Behavioral task and behavioral performance. A, Time course of the motion direction discrimination task. B, Schema of asymmetric reward schedule. Reward-direction contingencies were reversed from block to block. The size of a white teardrop mark indicates reward magnitude associated with the particular motion direction (large mark, 0.38 ml; small mark, 0.16 ml). The amount of reward upon correct response was determined by the direction of the motion stimulus. Coherence levels for monkey K are shown at the upper row for display purposes. C, Effects of motion coherence and the reward schedule on monkeys' choices. Monkeys tended to respond in the direction associated with a large reward. Rightward large-reward blocks (black) and rightward small-reward blocks (gray) are shown separately. Circles and error bars represent the means and SDs of the choice rate across all sessions, respectively. Choice data were fitted to a logistic function. The vertical axis indicates the proportion of rightward saccades. The horizontal axis indicates the motion coherence (a positive value indicates a rightward motion; a negative value indicates a leftward motion). D, Saccadic reaction time. The data were sorted by motion coherence levels and directions, which are associated with large reward (black bars) and small reward (gray bars). Only correct trials were analyzed.

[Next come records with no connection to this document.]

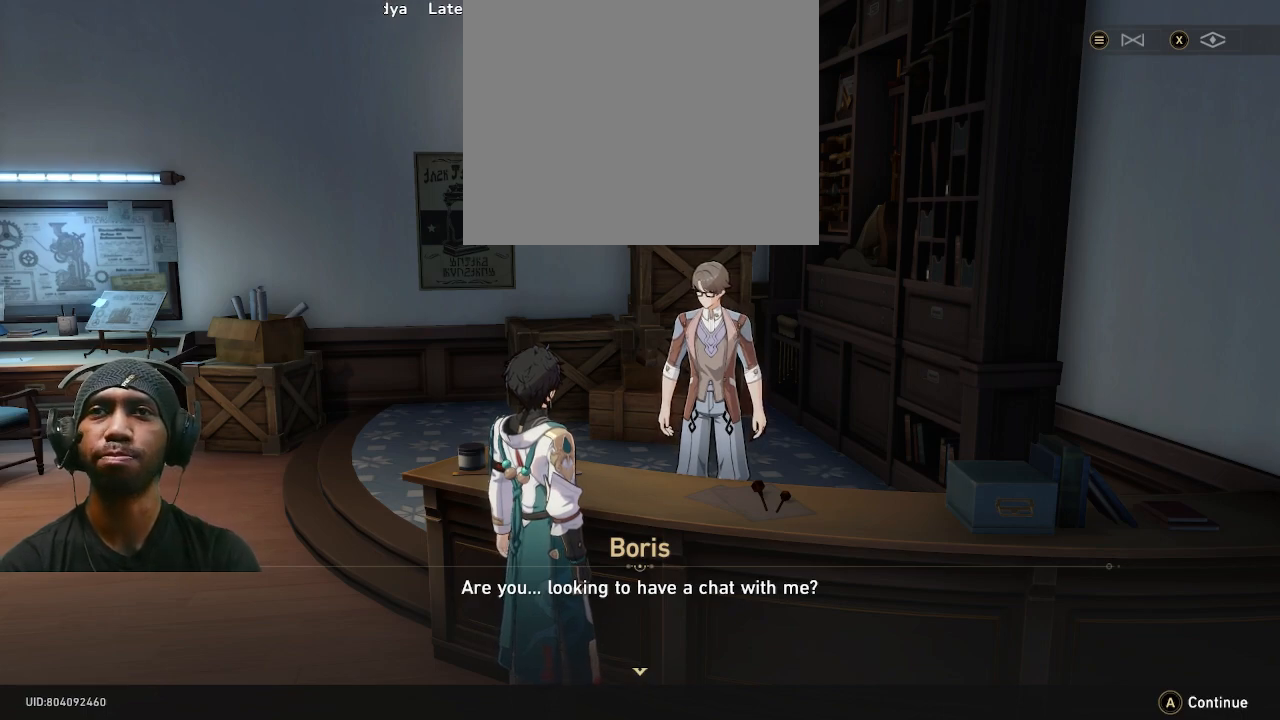
{"dt_ms": 500, "buttons": ["R2"], "left_stick": "center", "right_stick": "center", "button_events": [[83, "CROSS", "up"]]}
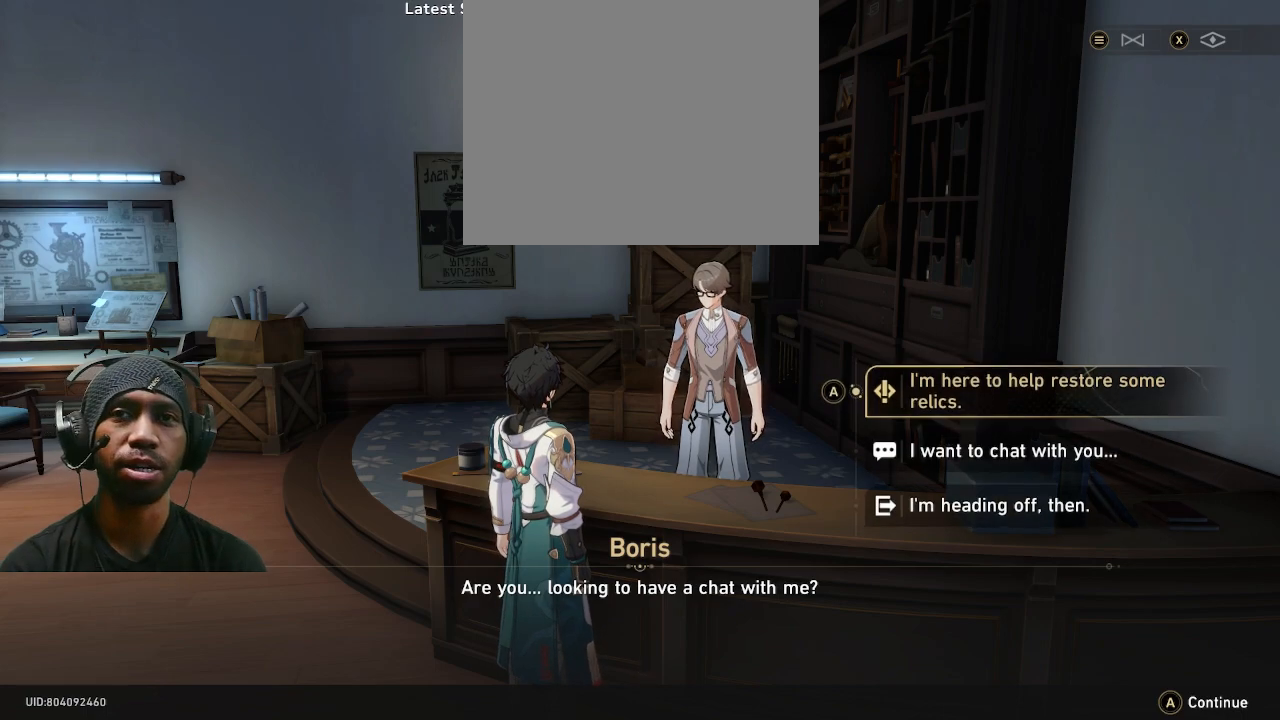
{"dt_ms": 500, "buttons": ["R2"], "left_stick": "center", "right_stick": "center", "button_events": []}
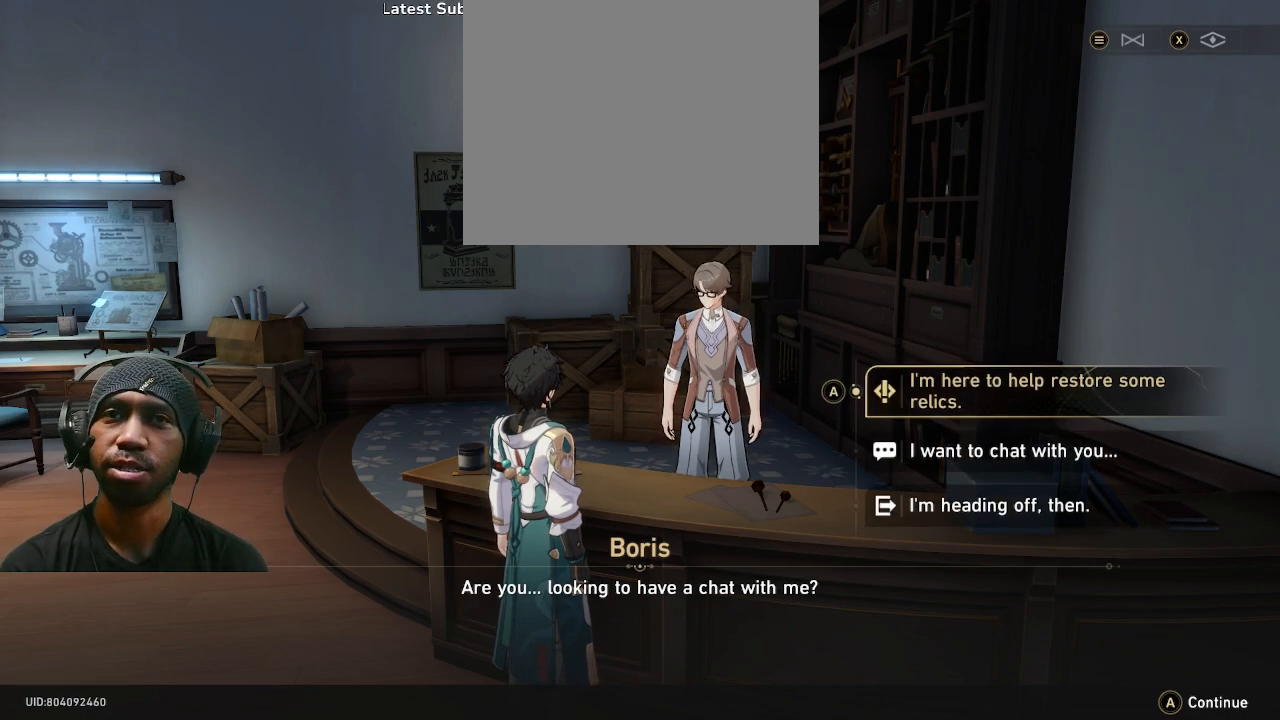
{"dt_ms": 500, "buttons": ["R2"], "left_stick": "center", "right_stick": "center", "button_events": []}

Error bars represent SDs across all sessions.

Figure 2.

Recording sites. A, A representative digitized image of the recording sites with Nissl staining. Tilted lines indicate electrode tracks. Ticks represent microlesions. Filled circles indicate the recording sites of putative dopamine neurons. Scale bar, 500 μm. Inset, Magnified image around the microlesion (a rectangular area in the Nissl staining image) from an adjacent slice with anti-TH immunohistochemistry. Black neurons correspond to TH-immunoreactive cells. B, Reconstruction of the recording sites in the right hemisphere of monkey K. Numbers indicate the anteroposterior level. Tilted lines indicate electrode tracks. Filled circles indicate the recording sites of putative dopamine neurons. We delineated the areas rich with dopamine neurons according to the anti-TH staining slices. SNr, Substantia nigra pars reticulata; NIII, oculomotor nerve outlets; RNm, magnocellular red nucleus.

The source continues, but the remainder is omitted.